Na verdade isso irrita-me. Irrita-me não conseguir ler Damisch em francês e arrumar a loiça na máquina ao mesmo tempo. Irrita-me não conseguir, ao mesmo tempo, trabalhar a tempo inteiro, fazer a tese de mestrado, ser uma excelente dona de casa com a roupa sempre passada e a cozinha arrumada, sair com os amigos, namorar, ir ver as coisas (coisas???) do Alkantara... Mas eu balanço, eu não aguento. Eu não cedo.
A loiça desarrumada é coisa antiga. Antiga demais. Na verdade foi um dos primeiros sinais do divórcio dos meus pais. Deixaram de tratar um do outro. Eu não trato de ti. Tu não tratas de mim. A loiça acumula e eu ali a vê-la crescer na cozinha com azulejos de desenhos verdes, com armários verdes. Cá em casa é igual. Acumula. Acumula-se. Acumulamo-nos. Será algum sinal?

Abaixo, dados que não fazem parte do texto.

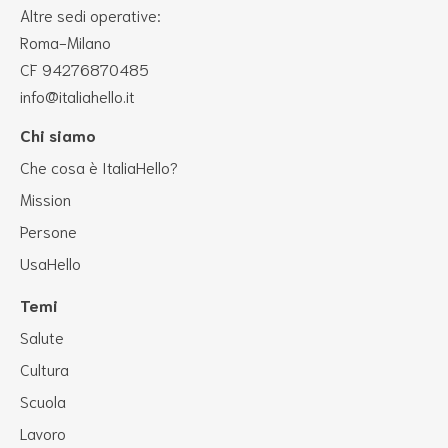
Altre sedi operative:
Roma-Milano
CF 94276870485
info@italiahello.it
Chi siamo
Che cosa è ItaliaHello?
Mission
Persone
UsaHello
Temi
Salute
Cultura
Scuola
Lavoro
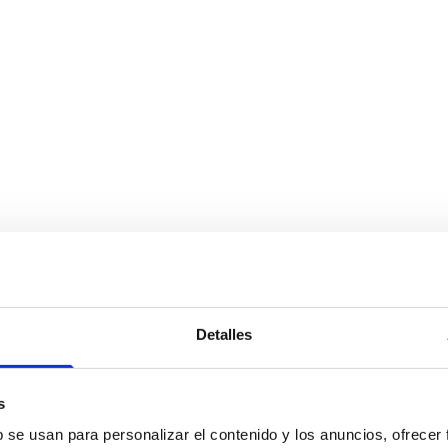
Detalles
s
b se usan para personalizar el contenido y los anuncios, ofrecer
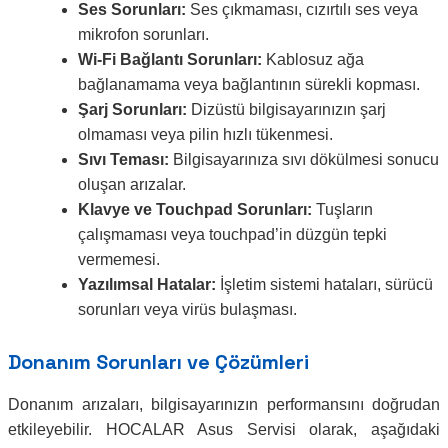
Ses Sorunları:
Ses çıkmaması, cızırtılı ses veya
mikrofon sorunları.
Wi-Fi Bağlantı Sorunları:
Kablosuz ağa
bağlanamama veya bağlantının sürekli kopması.
Şarj Sorunları:
Dizüstü bilgisayarınızın şarj
olmaması veya pilin hızlı tükenmesi.
Sıvı Teması:
Bilgisayarınıza sıvı dökülmesi sonucu
oluşan arızalar.
Klavye ve Touchpad Sorunları:
Tuşların
çalışmaması veya touchpad’in düzgün tepki
vermemesi.
Yazılımsal Hatalar:
İşletim sistemi hataları, sürücü
sorunları veya virüs bulaşması.
Donanım Sorunları ve Çözümleri
Donanım arızaları, bilgisayarınızın performansını doğrudan
etkileyebilir. HOCALAR Asus Servisi olarak, aşağıdaki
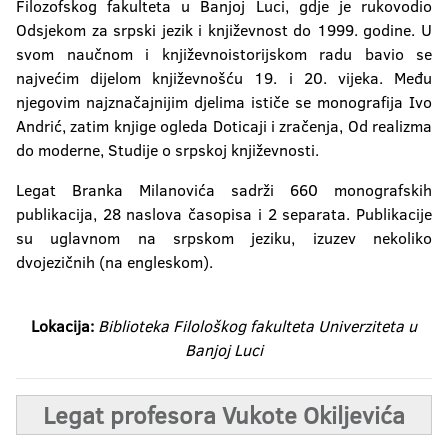
Filozofskog fakulteta u Banjoj Luci, gdje je rukovodio
Odsjekom za srpski jezik i književnost do 1999. godine. U
svom naučnom i književnoistorijskom radu bavio se
najvećim dijelom književnošću 19. i 20. vijeka. Među
njegovim najznačajnijim djelima ističe se monografija Ivo
Andrić, zatim knjige ogleda Doticaji i zračenja, Od realizma
do moderne, Studije o srpskoj književnosti.
Legat Branka Milanovića sadrži 660 monografskih
publikacija, 28 naslova časopisa i 2 separata. Publikacije
su uglavnom na srpskom jeziku, izuzev nekoliko
dvojezičnih (na engleskom).
Lokacija:
Biblioteka Filološkog fakulteta Univerziteta u
Banjoj Luci
Legat profesora Vukote Okiljevića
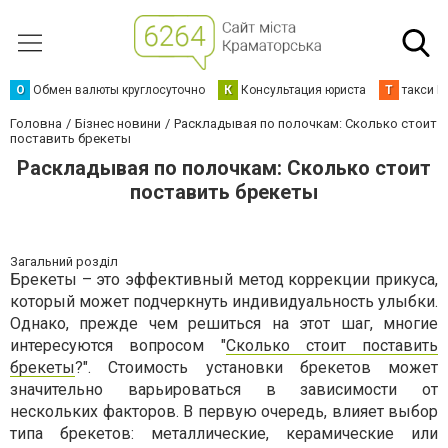
О
Обмен валюты круглосуточно
К
Консультация юриста
Т
такси К
Головна
Бізнес новини
Раскладывая по полочкам: Сколько стоит
поставить брекеты
Раскладывая по полочкам: Сколько стоит
поставить брекеты
Загальний розділ
Брекеты – это эффективный метод коррекции прикуса,
который может подчеркнуть индивидуальность улыбки.
Однако, прежде чем решиться на этот шаг, многие
интересуются вопросом "
Сколько стоит поставить
брекеты
?". Стоимость установки брекетов может
значительно варьироваться в зависимости от
нескольких факторов. В первую очередь, влияет выбор
типа брекетов: металлические, керамические или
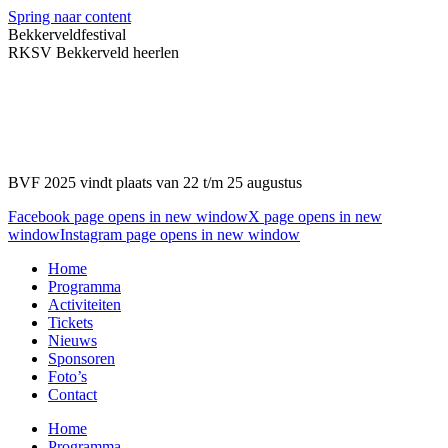
Spring naar content
Bekkerveldfestival
RKSV Bekkerveld heerlen
BVF 2025 vindt plaats van 22 t/m 25 augustus
Facebook page opens in new window
X page opens in new
window
Instagram page opens in new window
Home
Programma
Activiteiten
Tickets
Nieuws
Sponsoren
Foto’s
Contact
Home
Programma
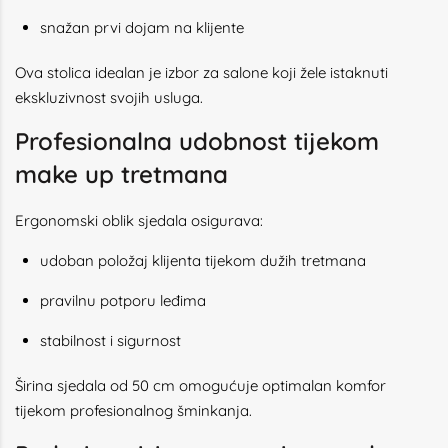
snažan prvi dojam na klijente
Ova stolica idealan je izbor za salone koji žele istaknuti
ekskluzivnost svojih usluga.
Profesionalna udobnost tijekom
make up tretmana
Ergonomski oblik sjedala osigurava:
udoban položaj klijenta tijekom dužih tretmana
pravilnu potporu leđima
stabilnost i sigurnost
Širina sjedala od 50 cm omogućuje optimalan komfor
tijekom profesionalnog šminkanja.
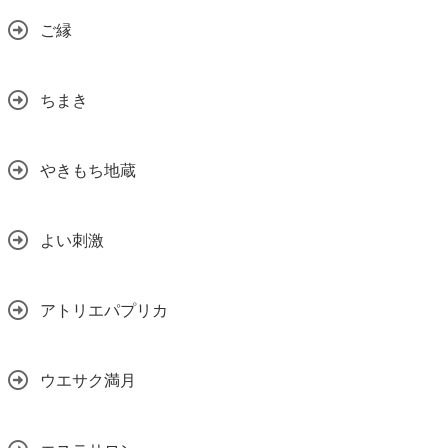
ご縁
ちまき
やきもち地蔵
よい刺激
アトリエパプリカ
ウエサク満月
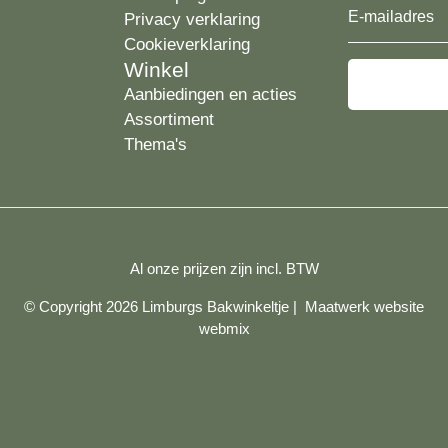
Privacy verklaring
Cookieverklaring
Winkel
Aanbiedingen en acties
Assortiment
Thema's
Al onze prijzen zijn incl. BTW
© Copyright 2026 Limburgs Bakwinkeltje |
Maatwerk website
webmix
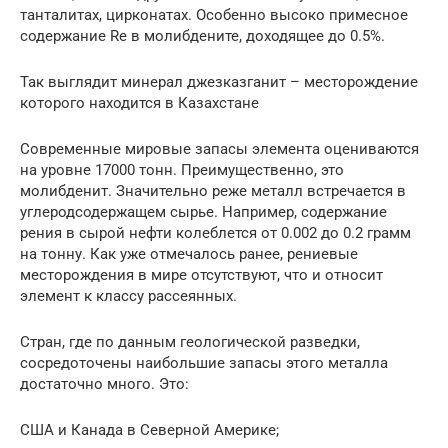
танталитах, цирконатах. Особенно высоко примесное
содержание Re в молибдените, доходящее до 0.5%.
Так выглядит минерал джезказганит – месторождение
которого находится в Казахстане
Современные мировые запасы элемента оцениваются
на уровне 17000 тонн. Преимущественно, это
молибденит. Значительно реже металл встречается в
углеродсодержащем сырье. Например, содержание
рения в сырой нефти колеблется от 0.002 до 0.2 грамм
на тонну. Как уже отмечалось ранее, рениевые
месторождения в мире отсутствуют, что и относит
элемент к классу рассеянных.
Стран, где по данным геологической разведки,
сосредоточены наибольшие запасы этого металла
достаточно много. Это:
США и Канада в Северной Америке;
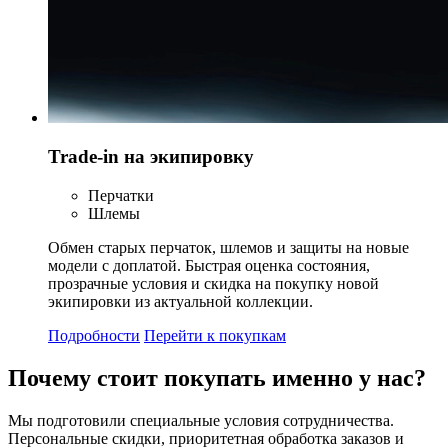
Trade-in на экипировку
Перчатки
Шлемы
Обмен старых перчаток, шлемов и защиты на новые
модели с доплатой. Быстрая оценка состояния,
прозрачные условия и скидка на покупку новой
экипировки из актуальной коллекции.
Подробности
Перейти к покупкам
Почему стоит
покупать
именно у нас?
Мы подготовили специальные условия сотрудничества.
Персональные скидки, приоритетная обработка заказов и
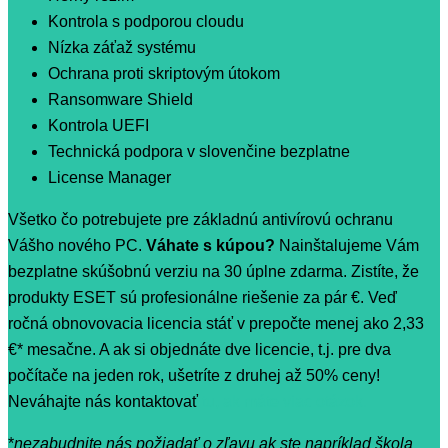
Kontrola s podporou cloudu
Nízka záťaž systému
Ochrana proti skriptovým útokom
Ransomware Shield
Kontrola UEFI
Technická podpora v slovenčine bezplatne
License Manager
Všetko čo potrebujete pre základnú antivírovú ochranu
Vášho nového PC.
Váhate s kúpou?
Nainštalujeme Vám
bezplatne skúšobnú verziu na 30 úplne zdarma. Zistíte, že
produkty ESET sú profesionálne riešenie za pár €. Veď
ročná obnovovacia licencia stáť v prepočte menej ako 2,33
€* mesačne. A ak si objednáte dve licencie, t.j. pre dva
počítače na jeden rok, ušetríte z druhej až 50% ceny!
Neváhajte nás kontaktovať
tu, ak máte viac otázok.
*
nezabudnite nás požiadať o zľavu ak ste napríklad škola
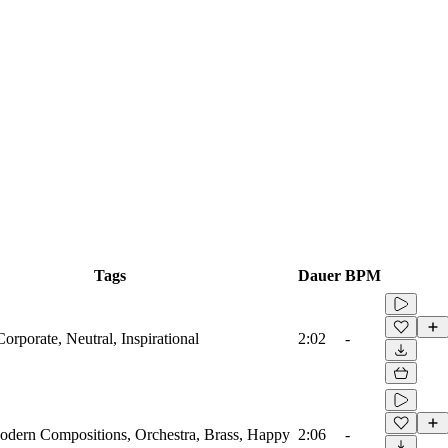
Tags
Dauer
BPM
Corporate, Neutral, Inspirational
2:02
-
Modern Compositions, Orchestra, Brass, Happy
2:06
-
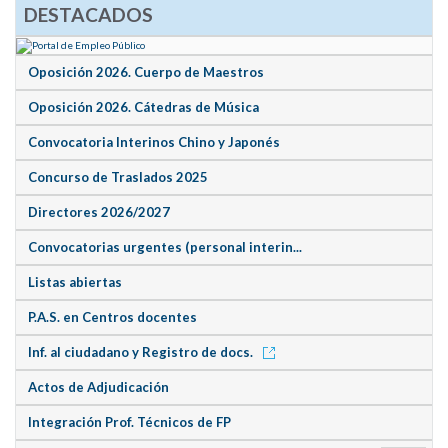
DESTACADOS
Oposición 2026. Cuerpo de Maestros
Oposición 2026. Cátedras de Música
Convocatoria Interinos Chino y Japonés
Concurso de Traslados 2025
Directores 2026/2027
Convocatorias urgentes (personal interin...
Listas abiertas
P.A.S. en Centros docentes
Inf. al ciudadano y Registro de docs.
Actos de Adjudicación
Integración Prof. Técnicos de FP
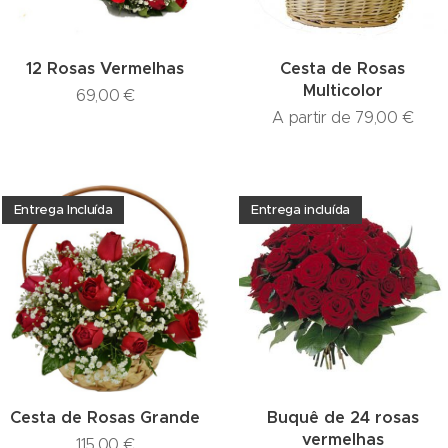
12 Rosas Vermelhas
Cesta de Rosas
Multicolor
69,00
€
A partir de
79,00
€
Entrega Incluída
Entrega incluída
Cesta de Rosas Grande
Buquê de 24 rosas
vermelhas
115,00
€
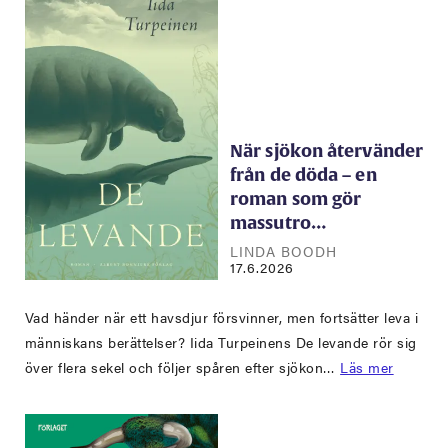
När sjökon återvänder
från de döda – en
roman som gör
massutro…
LINDA BOODH
17.6.2026
Vad händer när ett havsdjur försvinner, men fortsätter leva i
människans berättelser? Iida Turpeinens De levande rör sig
över flera sekel och följer spåren efter sjökon…
Läs mer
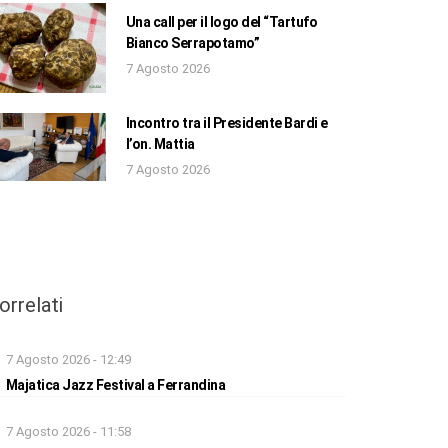
Una call per il logo del “Tartufo
Bianco Serrapotamo”
7 Agosto 2026
Incontro tra il Presidente Bardi e
l’on. Mattia
7 Agosto 2026
orrelati
7 Agosto 2026 - 12:49
Majatica Jazz Festival a Ferrandina
7 Agosto 2026 - 11:58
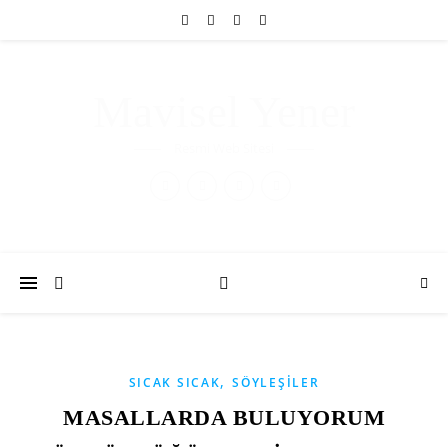
Mavisel Yener
Resmi Web Sitesi
,
SICAK SICAK
SÖYLEŞILER
MASALLARDA BULUYORUM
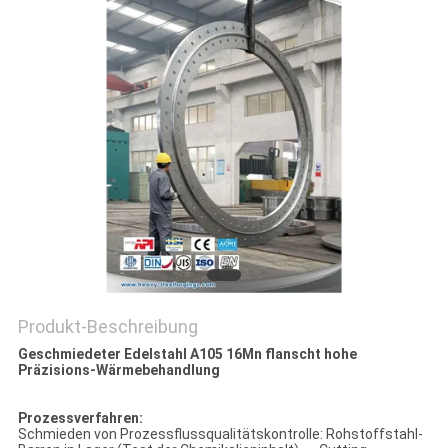
Produkt-Beschreibung
Geschmiedeter Edelstahl A105 16Mn flanscht hohe
Präzisions-Wärmebehandlung
Prozessverfahren:
Schmieden von Prozessflussqualitätskontrolle: Rohstoffstahl-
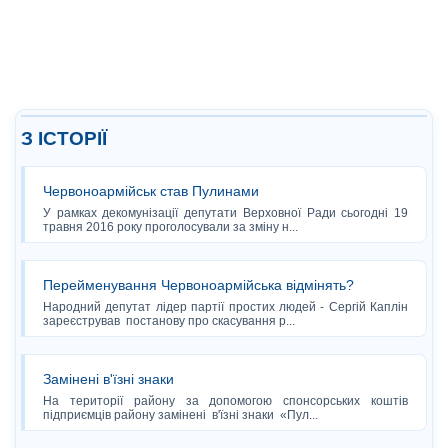
З ІСТОРІЇ
Червоноармійськ став Пулинами
У рамках декомунізації депутати Верховної Ради сьогодні 19
травня 2016 року проголосували за зміну н...
Перейменування Червоноармійська відмінять?
Народний депутат лідер партії простих людей - Сергій Каплін
зареєстрував постанову про скасування р...
Замінені в'їзні знаки
На території району за допомогою спонсорських коштів
підприємців району замінені в'їзні знаки «Пул...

O meu pai irritava-se profundamente com esta minha mania, de não resolver, de não arrumar, de deixar tudo espalhado. De manhã, como sempre à pressa, deixava o púcaro onde aquecia o leite por lavar. O meu pai não suporta isso, mas agora eu já não vivo lá.
Estou a escrever sobre isto. É que na verdade gostava de ser arrumada, na cozinha e na cabeça... Mas é tudo uma confusão... E eu não consigo... Vacilo e dou por mim com o Damisch. Ou então dou por mim aqui a escrever isto. Ou então penso que não consigo arrumar a casa, nem comprar móveis porque tudo é precário e eu não estou preparada para coisas definitivas (é por causa disso que não me pedes em casamento, porque também não estás preparado? Para o definitivo, digo.)
E tenho outros defeitos, que não fazem de mim a mulher perfeita, nem de perto nem de longe: não uso lingerie sexy, não durmo nua, uso óculos quando tiro as lentes (e agora, este maldito cheiro nas mãos).
Vou-me embora. Tentar escrever por outras paragens. Mais úteis, que ninguém lê este blog!